Breakpoint 1, thread3 (d=0x0) at pthread_bug.c:11
11       for(c = 0; c < 8; c++) {
(gdb) info thread
* 3 Thread 0x7ffff2fe3700 (LWP 31822)  thread3 (d=0x0) at pthread_bug.c:11
  2 Thread 0x7ffff7fe4700 (LWP 31485)  0x0000003765aaca89 in nanosleep () from /lib64/libc.so.6
  1 Thread 0x7ffff7fe6700 (LWP 31091)  0x0000003765adb57d in write () from /lib64/libc.so.6
(gdb) next
12           l = c/2*2;      /* should have been l = c/(2*2); */
(gdb) watch (l >= 2)
Hardware watchpoint 4: (l >= 2)
(gdb) continue
Continuing.
Thread 1: 30
.
.
Thread 1: 104
Hardware watchpoint 4: (l >= 2)

Old value = 0
New value = 1
thread3 (d=0x0) at pthread_bug.c:13
13           w[l] = c;
(gdb) info thread
* 3 Thread 0x7ffff2fe3700 (LWP 31822)  thread3 (d=0x0) at pthread_bug.c:13
  2 Thread 0x7ffff7fe4700 (LWP 31485)  0x0000003765aaca7d in nanosleep () from /lib64/libc.so.6
  1 Thread 0x7ffff7fe6700 (LWP 31091)  0x0000003765adb57d in write () from /lib64/libc.so.6
(gdb) print l
$1 = 2
(gdb) print c
$2 = 2
(gdb) quit

Your analysis of the problem may be slightly different due the the precise timing of the threads. This is a perfect example of the difficulty in debugging parallel applications.

Debugging Distributed Memory Programs Using GDB

GDB does not natively support debugging multiprocess applications, but it can be used to debug each process spawned as part of a distributed memory program.

In this example a deliberate error has been introduced that will cause one of the processes to crash. The following technique helps to determine where the error is occurring. The method requires that X11 forwarding be enabled when the SSH session is established.

Load the appropriate module to setup the MPI environment.

$ module purge
$ module load gcc-7.3 hpcx/2.1.0

Compile the code using the C MPI wrapper script.

$ mpicc -g prime_mpi.c -o prime_mpi

We will run the program using two MPI processes using srun on a single node. The following command will request that two instances of GDB be instantiated in two separate terminals.
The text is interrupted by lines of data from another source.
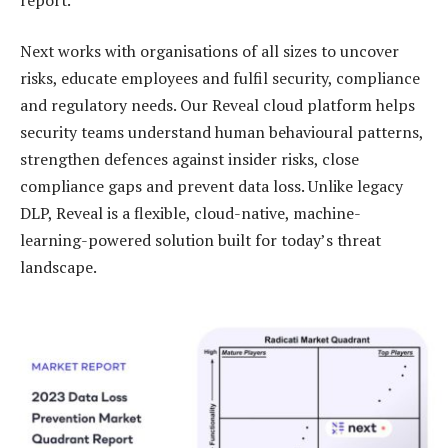
Next works with organisations of all sizes to uncover
risks, educate employees and fulfil security, compliance
and regulatory needs. Our Reveal cloud platform helps
security teams understand human behavioural patterns,
strengthen defences against insider risks, close
compliance gaps and prevent data loss. Unlike legacy
DLP, Reveal is a flexible, cloud-native, machine-
learning-powered solution built for today’s threat
landscape.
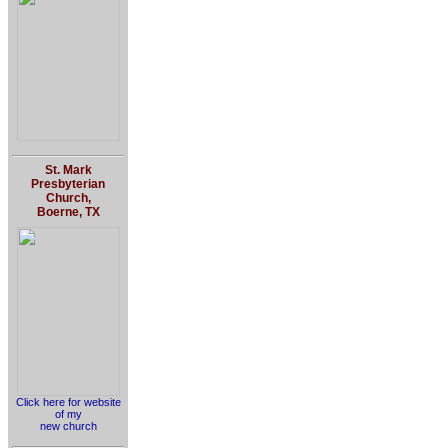
St. Mark
Presbyterian
Church,
Boerne, TX
Click here for website
of my
new church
$ srun -p workshop -N 1 -n 2 --x11=first xterm -e gdb ./prime_mpi

Just as with previous uses of GDB the loaded program needs to be run. As in this case there are two instances of GDB, we simply need type run in both. The application will run until the coding mistake is encountered and then GDB will give information about the specific error.